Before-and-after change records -
::::::::
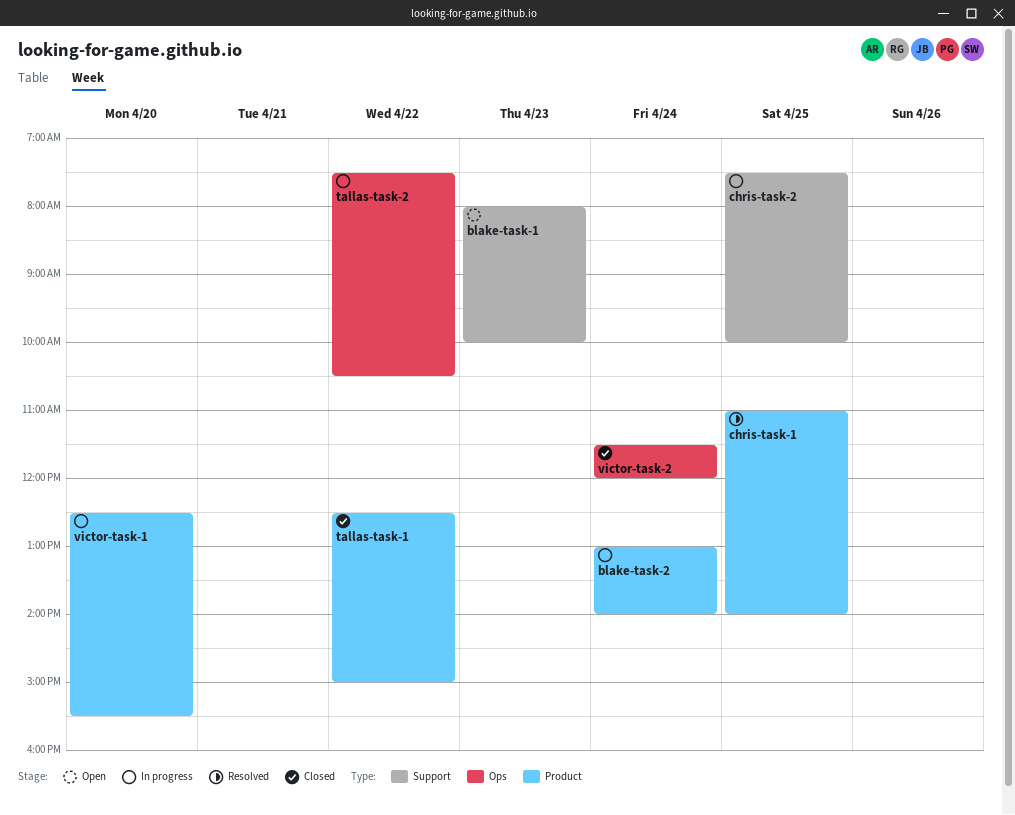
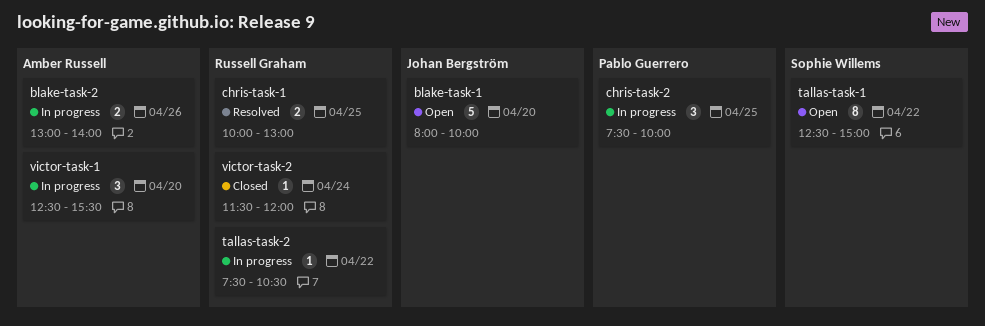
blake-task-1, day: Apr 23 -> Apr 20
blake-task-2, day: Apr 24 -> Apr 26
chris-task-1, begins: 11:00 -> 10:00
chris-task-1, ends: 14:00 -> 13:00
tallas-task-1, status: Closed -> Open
::::::::
The records above are to be copied exactly, with no pictures carried over.

Solved problem -
blake-task-1, day: Apr 23 -> Apr 20
blake-task-2, day: Apr 24 -> Apr 26
chris-task-1, begins: 11:00 -> 10:00
chris-task-1, ends: 14:00 -> 13:00
tallas-task-1, status: Closed -> Open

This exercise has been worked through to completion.